Um outro ponto que está contemplado no meu título e que foi apenas abordado tangencialmente até aqui, é o termo escrita. Isto é fundamental para se pensar este outro modelo de clínica que não é mais pela via do significante e do significado e sim pela via da letra, do fonema, do som, da polifonia. A impressão que tive do seminário 23, após este cartel, é que a tônica está nesta temática da escrita e não de Joyce. Joyce é apenas o suporte para Lacan sustentar este modelo clínico que não é mais da ordem da escuta e sim da leitura. Portanto, o analista não escuta, mas lê. Muitos leitores deste seminário ficam tão presos à discussão se Joyce era ou não era psicótico, se o sinthoma faz ou não faz suplência, que deixam escapar algo que insiste em aparecer em quase todas as páginas, que é a fundamentação e ilustração de um outro modelo clínico: a passagem do significante para a letra.
Após o término do Cartel, nos momentos em que ainda estava saboreando todos os enigmas que contemplam o seminário 23, vinha sempre a pergunta: “Por que Joyce?”. “Por que Joyce fisgou tanto Lacan?”. Por enquanto, a resposta que encontrei é a que compartilho hoje com vocês: que Joyce apenas ilustra o conceito de escrita e leitura em psicanálise. Acredito que Lacan encontra em Joyce o suporte daquilo que o analista deve fazer em análise, que é transformar significantes (a fala do paciente) em letras, em escrita. Isto não significa que o analista deva ficar com papel e lápis na mão escrevendo a fala do paciente, e sim de poder pensar que os significantes e as palavras são, em análise, um aglomerado de letras que produzem sons. Está ai, talvez, o encantamento de Lacan por Joyce, pois Joyce faz exatamente isso: subverte toda regra gramatical e faz dos significantes apenas aglomerados de letras que emitem sons, que podem ou não ter sentido. Para ilustrar essa ideia, que é totalmente abstrata, me apoio em Joyce para dar um pouco de concretude a essa proposta de transformar significantes em aglomerados de letras. Vou ler uma citação de Joyce e escutem a minha fala:
“rolarrioanna e passa por Nossenhora d”Ohmem’s, roçando a praia, beirando ABahia, reconduz-nos por cominhos recorrentes de Vico ao de Howth Castelo Earredores”.
“rolarrioanna (rola; rolar; lar; larri; lá, ri; rio; riu; riu Ana; ã? na…?; etc.)
Enquanto eu lia para vocês essa citação de Finnegans Wake de Joyce, certamente um sentido foi produzido através dos sons emitidos, pois ainda estava no plano do significante, portanto da escuta. Mas agora, quando projeto essa citação e todos são capazes de ler o que estava escrito, podem perceber que alguns significantes são apenas aglomerados de letras que emitem sons destituídos de um referido significado. Portanto, seria exatamente esta manobra que deve ser feita na análise quando se propõe fazer a passagem de uma escuta da fala para uma leitura das letras do analisante.

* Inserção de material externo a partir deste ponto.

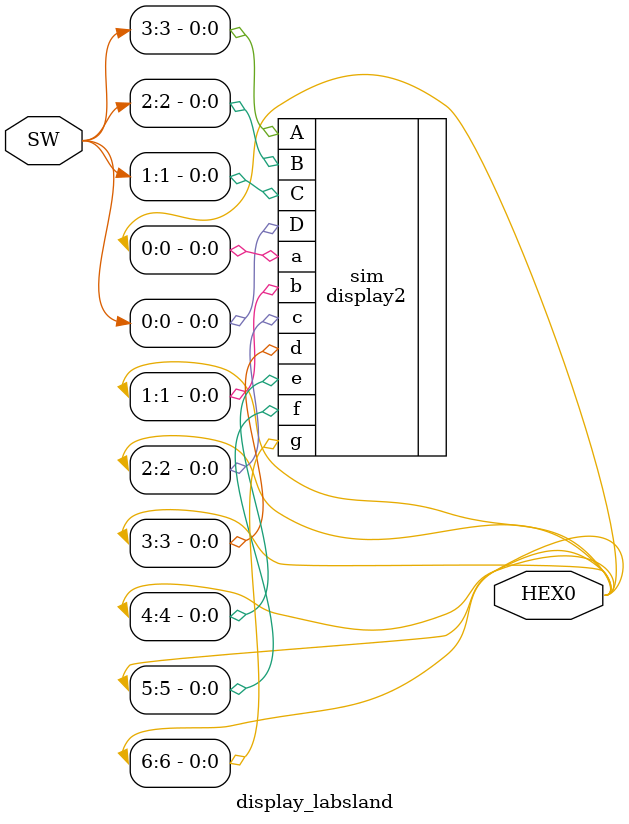
<source format=v>
module display_labsland(
//entradas y salidas
 input [3:0] SW,
 output [6:0] HEX0
);
//conexion 
display2 sim(
.A(SW[3]),
.B(SW[2]),
.C(SW[1]),
.D(SW[0]),
.a(HEX0[0]),
.b(HEX0[1]),
.c(HEX0[2]),
.d(HEX0[3]),
.e(HEX0[4]),
.f(HEX0[5]),
.g(HEX0[6])
);

endmodule
</source>
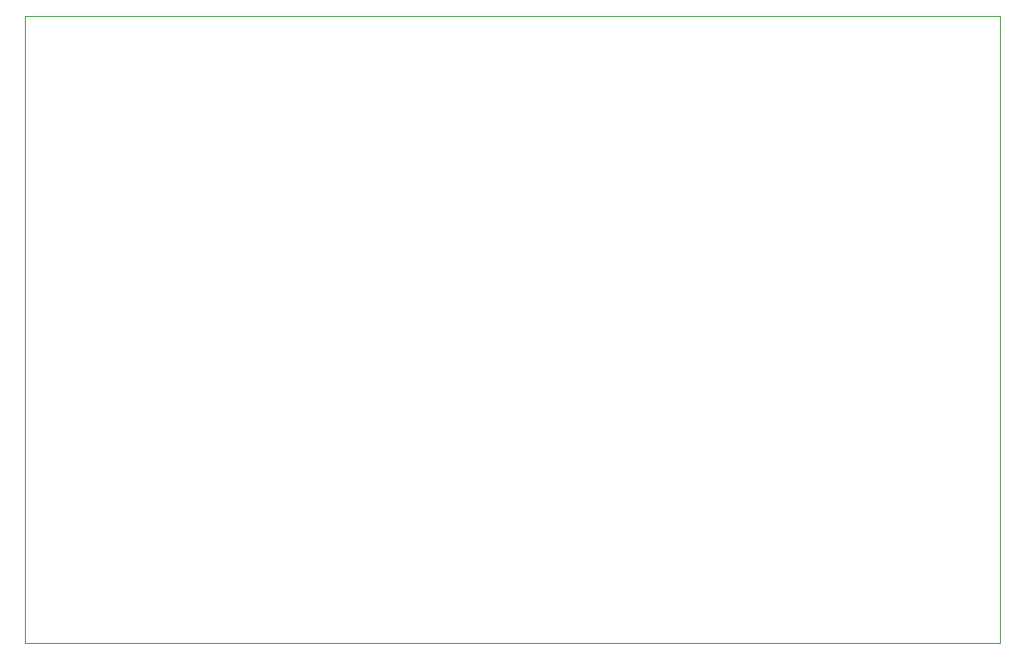
<source format=gbr>
%TF.GenerationSoftware,KiCad,Pcbnew,(5.1.9)-1*%
%TF.CreationDate,2022-04-17T16:33:26-05:00*%
%TF.ProjectId,reflow-oven-nano-shield,7265666c-6f77-42d6-9f76-656e2d6e616e,rev?*%
%TF.SameCoordinates,Original*%
%TF.FileFunction,Profile,NP*%
%FSLAX46Y46*%
G04 Gerber Fmt 4.6, Leading zero omitted, Abs format (unit mm)*
G04 Created by KiCad (PCBNEW (5.1.9)-1) date 2022-04-17 16:33:26*
%MOMM*%
%LPD*%
G01*
G04 APERTURE LIST*
%TA.AperFunction,Profile*%
%ADD10C,0.050000*%
%TD*%
G04 APERTURE END LIST*
D10*
X88900000Y-43180000D02*
X181610000Y-43180000D01*
X88900000Y-102870000D02*
X181610000Y-102870000D01*
X181610000Y-102870000D02*
X181610000Y-43180000D01*
X88900000Y-102870000D02*
X88900000Y-43180000D01*
M02*

</source>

Neste sentido, então, não são os significados dos significantes que afetam o analisante. O que passa a afeta-lo é o som que as letras são capazes de produzir e que fazem eco no sujeito. Quando estes ecos são produzidos é que podemos considerar que tocamos em pontas de real. E a partir desses ecos é que permitimos ao analisante ir rescrevendo um novo sinthoma que possa regular seu sofrimento.
Para finalizar, cito um trecho de Lacan que está na página 93: “é por intermédio da escrita que a fala se decompõe ao se impor como tal, a saber, em uma deformação acerca da qual permanece ambíguo saber se é caso de se livrar do parasita falador de que lhes faleis há pouco ou, ao contrário, de se deixar invadir por propriedades de ordem essencialmente fonêmica da fala, pela polifonia da fala”.